## [Exercise prompt]
Please reproduce the listing below, swapping every "common name" for "vernacular name" and leaving everything else unchanged.

## [Supplied records]
===============
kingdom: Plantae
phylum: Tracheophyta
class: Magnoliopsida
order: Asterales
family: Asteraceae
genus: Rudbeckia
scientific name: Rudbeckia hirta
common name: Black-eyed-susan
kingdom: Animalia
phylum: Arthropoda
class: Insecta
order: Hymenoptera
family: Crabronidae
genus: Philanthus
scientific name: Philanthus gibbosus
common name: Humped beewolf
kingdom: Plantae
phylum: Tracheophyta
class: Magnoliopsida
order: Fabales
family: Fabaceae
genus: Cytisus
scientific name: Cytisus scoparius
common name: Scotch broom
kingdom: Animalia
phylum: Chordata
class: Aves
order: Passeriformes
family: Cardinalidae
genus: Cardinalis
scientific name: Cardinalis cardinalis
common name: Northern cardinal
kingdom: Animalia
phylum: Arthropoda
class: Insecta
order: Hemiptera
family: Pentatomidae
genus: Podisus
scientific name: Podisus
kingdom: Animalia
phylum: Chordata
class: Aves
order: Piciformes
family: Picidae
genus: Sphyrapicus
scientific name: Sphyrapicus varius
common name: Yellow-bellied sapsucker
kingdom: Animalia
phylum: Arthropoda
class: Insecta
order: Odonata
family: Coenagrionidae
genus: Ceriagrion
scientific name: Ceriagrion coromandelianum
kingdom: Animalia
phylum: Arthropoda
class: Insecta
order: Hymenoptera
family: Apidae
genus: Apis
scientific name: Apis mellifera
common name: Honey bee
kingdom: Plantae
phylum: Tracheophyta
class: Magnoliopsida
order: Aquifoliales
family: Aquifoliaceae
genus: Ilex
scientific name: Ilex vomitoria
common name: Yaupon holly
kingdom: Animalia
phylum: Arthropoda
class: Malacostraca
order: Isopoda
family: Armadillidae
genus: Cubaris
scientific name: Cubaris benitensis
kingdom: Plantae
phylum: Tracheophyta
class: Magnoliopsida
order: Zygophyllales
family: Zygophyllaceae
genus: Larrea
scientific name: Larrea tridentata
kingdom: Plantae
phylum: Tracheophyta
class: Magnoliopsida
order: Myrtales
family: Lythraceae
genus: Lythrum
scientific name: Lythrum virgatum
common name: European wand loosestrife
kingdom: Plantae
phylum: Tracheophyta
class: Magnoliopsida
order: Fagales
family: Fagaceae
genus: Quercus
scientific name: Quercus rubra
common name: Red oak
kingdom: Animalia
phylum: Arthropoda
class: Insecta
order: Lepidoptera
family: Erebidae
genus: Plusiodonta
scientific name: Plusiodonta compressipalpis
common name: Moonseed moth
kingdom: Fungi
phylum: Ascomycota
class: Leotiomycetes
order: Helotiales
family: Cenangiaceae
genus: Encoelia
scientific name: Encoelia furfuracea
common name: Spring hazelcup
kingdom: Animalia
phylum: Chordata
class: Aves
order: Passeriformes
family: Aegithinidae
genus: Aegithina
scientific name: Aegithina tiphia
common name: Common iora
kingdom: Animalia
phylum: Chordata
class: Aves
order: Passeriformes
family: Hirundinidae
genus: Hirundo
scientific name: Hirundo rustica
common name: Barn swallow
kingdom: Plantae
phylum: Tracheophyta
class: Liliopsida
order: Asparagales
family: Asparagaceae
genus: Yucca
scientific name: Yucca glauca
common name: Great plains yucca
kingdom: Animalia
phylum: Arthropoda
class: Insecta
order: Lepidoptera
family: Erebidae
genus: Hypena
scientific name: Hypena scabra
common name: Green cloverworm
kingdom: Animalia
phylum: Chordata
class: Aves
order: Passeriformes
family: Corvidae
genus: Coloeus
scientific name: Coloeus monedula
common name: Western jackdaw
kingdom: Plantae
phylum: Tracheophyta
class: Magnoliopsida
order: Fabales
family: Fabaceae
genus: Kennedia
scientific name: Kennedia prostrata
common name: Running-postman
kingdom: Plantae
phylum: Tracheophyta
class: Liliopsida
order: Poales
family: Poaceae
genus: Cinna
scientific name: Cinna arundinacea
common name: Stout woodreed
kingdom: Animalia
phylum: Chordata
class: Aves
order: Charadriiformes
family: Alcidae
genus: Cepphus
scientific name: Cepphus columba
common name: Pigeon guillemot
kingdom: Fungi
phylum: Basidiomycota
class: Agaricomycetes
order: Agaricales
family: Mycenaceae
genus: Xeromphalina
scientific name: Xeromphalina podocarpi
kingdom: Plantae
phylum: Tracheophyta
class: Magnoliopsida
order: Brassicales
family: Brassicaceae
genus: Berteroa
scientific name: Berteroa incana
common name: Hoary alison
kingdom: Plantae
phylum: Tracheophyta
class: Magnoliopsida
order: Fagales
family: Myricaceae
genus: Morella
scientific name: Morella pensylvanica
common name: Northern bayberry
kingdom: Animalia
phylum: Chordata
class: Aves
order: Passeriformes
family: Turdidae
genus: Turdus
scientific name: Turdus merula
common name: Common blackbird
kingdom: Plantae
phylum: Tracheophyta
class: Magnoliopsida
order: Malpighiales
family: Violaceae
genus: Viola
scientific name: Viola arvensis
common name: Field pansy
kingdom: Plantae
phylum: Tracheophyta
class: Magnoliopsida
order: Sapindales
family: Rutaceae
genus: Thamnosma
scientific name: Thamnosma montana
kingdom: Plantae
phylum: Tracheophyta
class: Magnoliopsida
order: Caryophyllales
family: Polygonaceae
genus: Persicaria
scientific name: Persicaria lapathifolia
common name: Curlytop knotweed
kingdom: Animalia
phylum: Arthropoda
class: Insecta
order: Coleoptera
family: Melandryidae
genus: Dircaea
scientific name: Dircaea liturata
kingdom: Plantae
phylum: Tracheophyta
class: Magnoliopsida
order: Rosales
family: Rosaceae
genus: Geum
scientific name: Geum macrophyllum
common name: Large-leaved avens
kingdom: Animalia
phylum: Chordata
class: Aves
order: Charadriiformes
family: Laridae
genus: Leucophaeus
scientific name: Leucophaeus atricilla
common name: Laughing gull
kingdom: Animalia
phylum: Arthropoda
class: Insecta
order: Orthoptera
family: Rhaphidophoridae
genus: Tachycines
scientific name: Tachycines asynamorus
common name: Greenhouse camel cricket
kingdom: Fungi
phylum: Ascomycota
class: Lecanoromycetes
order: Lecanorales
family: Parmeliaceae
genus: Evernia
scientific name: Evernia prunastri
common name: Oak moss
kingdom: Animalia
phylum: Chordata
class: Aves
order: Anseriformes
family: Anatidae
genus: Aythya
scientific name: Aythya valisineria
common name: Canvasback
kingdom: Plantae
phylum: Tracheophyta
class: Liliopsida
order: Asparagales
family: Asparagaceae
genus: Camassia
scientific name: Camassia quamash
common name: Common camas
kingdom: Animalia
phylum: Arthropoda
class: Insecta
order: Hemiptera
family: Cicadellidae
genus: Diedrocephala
===============
## [Reply]
kingdom: Plantae
phylum: Tracheophyta
class: Magnoliopsida
order: Asterales
family: Asteraceae
genus: Rudbeckia
scientific name: Rudbeckia hirta
vernacular name: Black-eyed-susan
kingdom: Animalia
phylum: Arthropoda
class: Insecta
order: Hymenoptera
family: Crabronidae
genus: Philanthus
scientific name: Philanthus gibbosus
vernacular name: Humped beewolf
kingdom: Plantae
phylum: Tracheophyta
class: Magnoliopsida
order: Fabales
family: Fabaceae
genus: Cytisus
scientific name: Cytisus scoparius
vernacular name: Scotch broom
kingdom: Animalia
phylum: Chordata
class: Aves
order: Passeriformes
family: Cardinalidae
genus: Cardinalis
scientific name: Cardinalis cardinalis
vernacular name: Northern cardinal
kingdom: Animalia
phylum: Arthropoda
class: Insecta
order: Hemiptera
family: Pentatomidae
genus: Podisus
scientific name: Podisus
kingdom: Animalia
phylum: Chordata
class: Aves
order: Piciformes
family: Picidae
genus: Sphyrapicus
scientific name: Sphyrapicus varius
vernacular name: Yellow-bellied sapsucker
kingdom: Animalia
phylum: Arthropoda
class: Insecta
order: Odonata
family: Coenagrionidae
genus: Ceriagrion
scientific name: Ceriagrion coromandelianum
kingdom: Animalia
phylum: Arthropoda
class: Insecta
order: Hymenoptera
family: Apidae
genus: Apis
scientific name: Apis mellifera
vernacular name: Honey bee
kingdom: Plantae
phylum: Tracheophyta
class: Magnoliopsida
order: Aquifoliales
family: Aquifoliaceae
genus: Ilex
scientific name: Ilex vomitoria
vernacular name: Yaupon holly
kingdom: Animalia
phylum: Arthropoda
class: Malacostraca
order: Isopoda
family: Armadillidae
genus: Cubaris
scientific name: Cubaris benitensis
kingdom: Plantae
phylum: Tracheophyta
class: Magnoliopsida
order: Zygophyllales
family: Zygophyllaceae
genus: Larrea
scientific name: Larrea tridentata
kingdom: Plantae
phylum: Tracheophyta
class: Magnoliopsida
order: Myrtales
family: Lythraceae
genus: Lythrum
scientific name: Lythrum virgatum
vernacular name: European wand loosestrife
kingdom: Plantae
phylum: Tracheophyta
class: Magnoliopsida
order: Fagales
family: Fagaceae
genus: Quercus
scientific name: Quercus rubra
vernacular name: Red oak
kingdom: Animalia
phylum: Arthropoda
class: Insecta
order: Lepidoptera
family: Erebidae
genus: Plusiodonta
scientific name: Plusiodonta compressipalpis
vernacular name: Moonseed moth
kingdom: Fungi
phylum: Ascomycota
class: Leotiomycetes
order: Helotiales
family: Cenangiaceae
genus: Encoelia
scientific name: Encoelia furfuracea
vernacular name: Spring hazelcup
kingdom: Animalia
phylum: Chordata
class: Aves
order: Passeriformes
family: Aegithinidae
genus: Aegithina
scientific name: Aegithina tiphia
vernacular name: Common iora
kingdom: Animalia
phylum: Chordata
class: Aves
order: Passeriformes
family: Hirundinidae
genus: Hirundo
scientific name: Hirundo rustica
vernacular name: Barn swallow
kingdom: Plantae
phylum: Tracheophyta
class: Liliopsida
order: Asparagales
family: Asparagaceae
genus: Yucca
scientific name: Yucca glauca
vernacular name: Great plains yucca
kingdom: Animalia
phylum: Arthropoda
class: Insecta
order: Lepidoptera
family: Erebidae
genus: Hypena
scientific name: Hypena scabra
vernacular name: Green cloverworm
kingdom: Animalia
phylum: Chordata
class: Aves
order: Passeriformes
family: Corvidae
genus: Coloeus
scientific name: Coloeus monedula
vernacular name: Western jackdaw
kingdom: Plantae
phylum: Tracheophyta
class: Magnoliopsida
order: Fabales
family: Fabaceae
genus: Kennedia
scientific name: Kennedia prostrata
vernacular name: Running-postman
kingdom: Plantae
phylum: Tracheophyta
class: Liliopsida
order: Poales
family: Poaceae
genus: Cinna
scientific name: Cinna arundinacea
vernacular name: Stout woodreed
kingdom: Animalia
phylum: Chordata
class: Aves
order: Charadriiformes
family: Alcidae
genus: Cepphus
scientific name: Cepphus columba
vernacular name: Pigeon guillemot
kingdom: Fungi
phylum: Basidiomycota
class: Agaricomycetes
order: Agaricales
family: Mycenaceae
genus: Xeromphalina
scientific name: Xeromphalina podocarpi
kingdom: Plantae
phylum: Tracheophyta
class: Magnoliopsida
order: Brassicales
family: Brassicaceae
genus: Berteroa
scientific name: Berteroa incana
vernacular name: Hoary alison
kingdom: Plantae
phylum: Tracheophyta
class: Magnoliopsida
order: Fagales
family: Myricaceae
genus: Morella
scientific name: Morella pensylvanica
vernacular name: Northern bayberry
kingdom: Animalia
phylum: Chordata
class: Aves
order: Passeriformes
family: Turdidae
genus: Turdus
scientific name: Turdus merula
vernacular name: Common blackbird
kingdom: Plantae
phylum: Tracheophyta
class: Magnoliopsida
order: Malpighiales
family: Violaceae
genus: Viola
scientific name: Viola arvensis
vernacular name: Field pansy
kingdom: Plantae
phylum: Tracheophyta
class: Magnoliopsida
order: Sapindales
family: Rutaceae
genus: Thamnosma
scientific name: Thamnosma montana
kingdom: Plantae
phylum: Tracheophyta
class: Magnoliopsida
order: Caryophyllales
family: Polygonaceae
genus: Persicaria
scientific name: Persicaria lapathifolia
vernacular name: Curlytop knotweed
kingdom: Animalia
phylum: Arthropoda
class: Insecta
order: Coleoptera
family: Melandryidae
genus: Dircaea
scientific name: Dircaea liturata
kingdom: Plantae
phylum: Tracheophyta
class: Magnoliopsida
order: Rosales
family: Rosaceae
genus: Geum
scientific name: Geum macrophyllum
vernacular name: Large-leaved avens
kingdom: Animalia
phylum: Chordata
class: Aves
order: Charadriiformes
family: Laridae
genus: Leucophaeus
scientific name: Leucophaeus atricilla
vernacular name: Laughing gull
kingdom: Animalia
phylum: Arthropoda
class: Insecta
order: Orthoptera
family: Rhaphidophoridae
genus: Tachycines
scientific name: Tachycines asynamorus
vernacular name: Greenhouse camel cricket
kingdom: Fungi
phylum: Ascomycota
class: Lecanoromycetes
order: Lecanorales
family: Parmeliaceae
genus: Evernia
scientific name: Evernia prunastri
vernacular name: Oak moss
kingdom: Animalia
phylum: Chordata
class: Aves
order: Anseriformes
family: Anatidae
genus: Aythya
scientific name: Aythya valisineria
vernacular name: Canvasback
kingdom: Plantae
phylum: Tracheophyta
class: Liliopsida
order: Asparagales
family: Asparagaceae
genus: Camassia
scientific name: Camassia quamash
vernacular name: Common camas
kingdom: Animalia
phylum: Arthropoda
class: Insecta
order: Hemiptera
family: Cicadellidae
genus: Diedrocephala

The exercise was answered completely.